Il Medio Oriente senza gli Stati Uniti
Analisi di Antonio Donno
A destra: Joe Biden
L’Amministrazione Biden ha approvato l’operazione militare israeliana a Jenin e dintorni, affermando che Israele ha il diritto di difendersi dagli attacchi terroristici palestinesi che stanno insanguinando il paese da tempo. Come è ormai noto, è l’Iran che sta dietro agli attacchi ai cittadini di Israele, situazione che si sta evolvendo negativamente di giorno in giorno. Il fatto che Washington abbia approvato la reazione militare di Israele, vuol dire forse che la posizione dell’Amministrazione Biden nei confronti di Gerusalemme sta mutando? Che la presenza sempre più massiccia della fornitura iraniana di armi ai terroristi palestinesi sta inducendo gli Stati Uniti a modificare il proprio atteggiamento nei confronti di Israele e a maturare una nuova strategia verso Teheran?
Sono interrogativi troppo audaci per ritenerli veri. Una cosa, però, è certa. L’Autorità Nazionale Palestinese di Abu Mazen è ormai una scatola vuota, incapace di una qualsiasi iniziativa positiva e, per questo motivo, in via di sostituzione da parte delle organizzazioni terroristiche armate dall’Iran, sia a Gaza, sia nella West Bank. Di tutto questo e di ciò che rappresenta nei confronti di Israele e nel quadro sempre incerto del Medio Oriente, è ben consapevole Biden e soci. L’Iran controlla di fatto il Libano, è politicamente radicato in Iraq, è legato al governo sciita del Qatar, e svolge un’intesa azione diplomatica nei confronti dell’Arabia Saudita e, più cautamente, verso i paesi arabi sunniti firmatari degli Accordi di Abramo. È un quadro allarmante per tutto il Medio Oriente.

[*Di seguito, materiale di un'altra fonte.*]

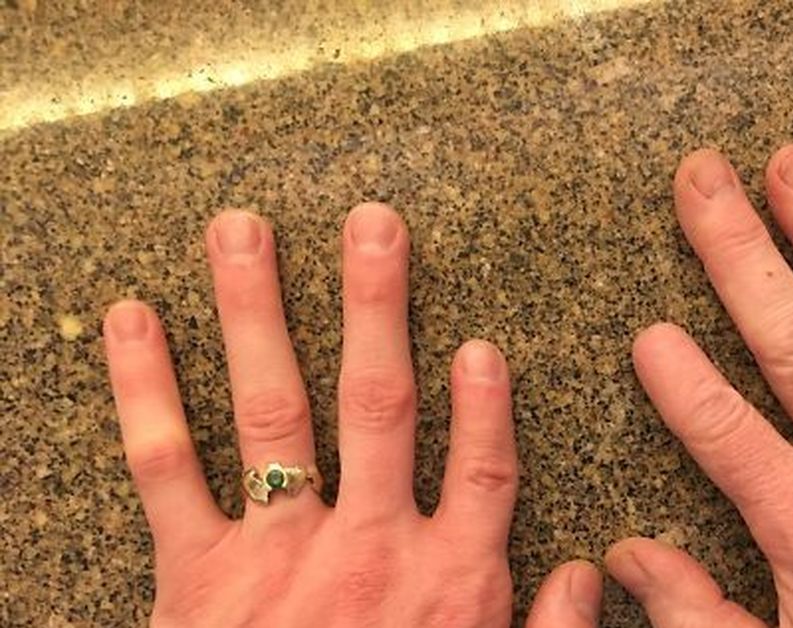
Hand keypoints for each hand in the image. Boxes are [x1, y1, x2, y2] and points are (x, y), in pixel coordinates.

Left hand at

Nonostante la povertà crescente della sua popolazione e il malcontento che attraversa il paese, il regime degli ayatollah investe una grande quantità di denaro nel sostenere militarmente le milizie terroristiche presenti in vari punti della regione, attuando una sorta di catena militare intorno allo Stato di Israele.
Per la verità, sulla questione mediorientale l’Amministrazione Biden sembra bloccata in attesa delle elezioni presidenziali del 2024. Falliti i negoziati di Vienna, gli incontri tra esponenti iraniani e americani, tutti di secondo piano, in Oman non sembra che stiano producendo effetti significativi. L’Iran mantiene una posizione di attesa – in considerazione dei positivi risultati che ha raggiunto finora nella regione mediorientale – nei confronti della diplomazia americana, che però è incerta e soprattutto sempre più condizionata da una parte del proprio staff e da quella parte del Congresso, politicamente importante, che insiste nel non prendere in considerazione i pericoli che circondano Israele e che provengono da Teheran. La parte che si autodefinisce “progressista”, in qualche modo “socialista”, e che vede in Bernie Sanders e Alexandria Ocasio-Cortez i suoi esponenti più combattivi, condiziona pesantemente le scelte di Biden.
Si tratta degli eredi di Obama, la cui politica internazionale ha progressivamente spostato gli Stati Uniti ai margini delle grandi questioni internazionali, che sono passate, di conseguenza, nelle mani del duo Mosca-Pechino. Il Medio Oriente è, così, divenuto estraneo alla politica di Washington e sempre più un obiettivo di Russia e Cina. Il problema israelo-palestinese, in questo quadro generale, è divenuto uno dei punti-chiave delle posizioni dei “progressisti”, o presunti tali. Riprendendo le concezioni di Obama, essi hanno condannato e continuano a condannare ciò che definiscono “imperialismo americano”, che si è espresso nell’area mediorientale nell’appoggio a Israele e alla sua politica, anch’essa definita “imperialista”, ai danni del popolo palestinese. L’Amministrazione Biden ha fatto propria questa posizione, anche al fine di mantenere compatto lo staff democratico alla Casa Bianca. Per di più, i fatti che hanno caratterizzato la presidenza di Donald Trump e che hanno fortemente coinvolto l’opinione pubblica americana hanno contribuito a rinforzare quella parte “progressista” all’interno dell’Amministrazione Biden, che ha, in questo modo, avuto spazio politico per incanalare i propri obiettivi nell’agenda del presidente americano.
Se Biden dovesse vincere le elezioni presidenziali del 2024, non potrebbe ancora fare a meno del supporto di questa parte dei democratici che finora ha battuto le carte, soprattutto ai danni di Israele. Tutto il Medio Oriente continuerebbe a essere privato dalla presenza politica americana, grazie ai condizionamenti provenienti dall’area dei “progressisti”, o “socialisti”.